Le « stade du miroir » des Kurdes et des Palestiniens
Si les Kurdes et les Palestiniens en sont toujours à revendiquer, sans y parvenir, la reconnaissance d’un état, c’est qu’ils n’ont toujours pas pu connaître ce « stade du miroir » constitutif de l’identité politique. Ils en sont réduits, à la fois vis-à-vis des puissances dont ils font partie et qui les occupent et vis-à-vis des autres pays de l’espace public mondial, à revendiquer cette identité, et à mettre en scène cette exigence par des actions terroristes comme ce fut le cas pendant des années ou à des relations culturelles avec les autres pays mais elles ne parviennent pas à ce que leur pleinement reconnue une véritable identité. Nous sommes aujourd’hui, à ce sujet, devant une véritable nécessité d’urgence. C’est pourquoi il faut qu’il soit mis fin à la tentation hégémonique des grandes puissances.
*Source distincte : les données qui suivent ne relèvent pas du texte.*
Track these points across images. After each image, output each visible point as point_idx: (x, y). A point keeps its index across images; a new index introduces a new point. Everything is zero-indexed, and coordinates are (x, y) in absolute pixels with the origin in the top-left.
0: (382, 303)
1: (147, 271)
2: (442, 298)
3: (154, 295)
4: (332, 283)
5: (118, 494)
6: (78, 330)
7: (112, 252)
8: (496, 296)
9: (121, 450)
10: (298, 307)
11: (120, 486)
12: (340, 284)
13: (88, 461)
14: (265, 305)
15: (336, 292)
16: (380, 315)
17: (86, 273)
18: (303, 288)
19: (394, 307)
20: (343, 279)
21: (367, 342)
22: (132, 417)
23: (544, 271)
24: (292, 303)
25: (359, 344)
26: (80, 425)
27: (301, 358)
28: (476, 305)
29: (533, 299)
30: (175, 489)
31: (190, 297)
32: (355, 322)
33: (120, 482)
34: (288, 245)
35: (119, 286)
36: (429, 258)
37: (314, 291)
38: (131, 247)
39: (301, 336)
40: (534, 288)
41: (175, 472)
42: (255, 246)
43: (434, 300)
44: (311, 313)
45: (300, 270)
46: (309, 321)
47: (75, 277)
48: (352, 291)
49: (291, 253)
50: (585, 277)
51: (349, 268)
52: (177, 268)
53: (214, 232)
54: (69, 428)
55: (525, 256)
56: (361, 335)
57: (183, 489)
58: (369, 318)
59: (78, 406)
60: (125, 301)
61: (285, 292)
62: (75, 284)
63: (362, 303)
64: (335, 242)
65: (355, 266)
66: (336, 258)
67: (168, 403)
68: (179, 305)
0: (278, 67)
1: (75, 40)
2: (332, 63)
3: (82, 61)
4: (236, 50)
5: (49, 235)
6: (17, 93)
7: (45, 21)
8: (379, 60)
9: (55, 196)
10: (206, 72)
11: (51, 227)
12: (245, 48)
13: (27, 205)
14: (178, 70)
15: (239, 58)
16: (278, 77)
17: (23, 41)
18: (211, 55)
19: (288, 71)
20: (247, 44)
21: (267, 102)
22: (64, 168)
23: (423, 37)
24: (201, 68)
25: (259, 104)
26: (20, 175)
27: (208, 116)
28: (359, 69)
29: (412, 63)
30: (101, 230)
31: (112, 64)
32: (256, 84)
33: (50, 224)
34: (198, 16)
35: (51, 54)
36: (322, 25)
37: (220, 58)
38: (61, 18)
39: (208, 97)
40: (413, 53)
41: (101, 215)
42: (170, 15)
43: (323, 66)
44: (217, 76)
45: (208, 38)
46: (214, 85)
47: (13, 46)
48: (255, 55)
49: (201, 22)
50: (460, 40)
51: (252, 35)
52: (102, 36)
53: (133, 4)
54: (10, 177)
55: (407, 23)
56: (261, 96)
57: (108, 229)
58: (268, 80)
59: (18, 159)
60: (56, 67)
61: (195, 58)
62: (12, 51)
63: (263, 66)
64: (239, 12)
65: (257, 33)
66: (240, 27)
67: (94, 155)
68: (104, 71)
Le rêve turc d’une grandeur disparue et le discours colonisateur des Israéliens
Le discours d’Erdogan et des dirigeants de la Turquie contemporaine, de même que celui de Assad et de la Syrie ont une double signification. D’une part, à l’intention des autres nations, il s’agit de manifester une souveraineté sur un peuple qu’ils croient leur appartenir, et, d’autre part, en termes de politique intérieure, il s’agit de manifester l’expression d’une grandeur disparue, de faire croire aux habitants de leur pays qu’ils peuvent retrouver l’empire ottoman d’antan. Le discours politique de l’Israël contemporain vise, lui aussi, à exprimer la fiction d’un peuple juif colonisateur - celui de l’Ancien testament. En mettant en œuvre la colonisation des Palestiniens, Israël entend retrouver, lui aussi, une grandeur mythique perdue. Finalement, la question kurde et la question palestinienne articulent, l’une et l’autre, une dimension réelle, celle de l’exercice d’un pouvoir et d’une colonisation, et une dimension imaginaire, celle de l’utopie d’un peuple souverain aujourd’hui disparu. C’est l’articulation de cette dimension réelle et de cette dimension imaginaire qui rend d’autant plus complexe le débat public, national et international sur la reconnaissance des états revendiquant leur indépendance. En ce sens, la question kurde pour les Syriens et pour les Turcs, et la question palestinienne pour les Israéliens ont la même signification : il s’agit de manifester une identité imaginaire, une forme d’utopie dans des pays en crise. Il devient urgent que la politique en finisse avec l’imaginaire et que les Kurdes et les Palestiniens puissent instituer leur nation en la faisant reconnaître par les autres pays de l’espace international.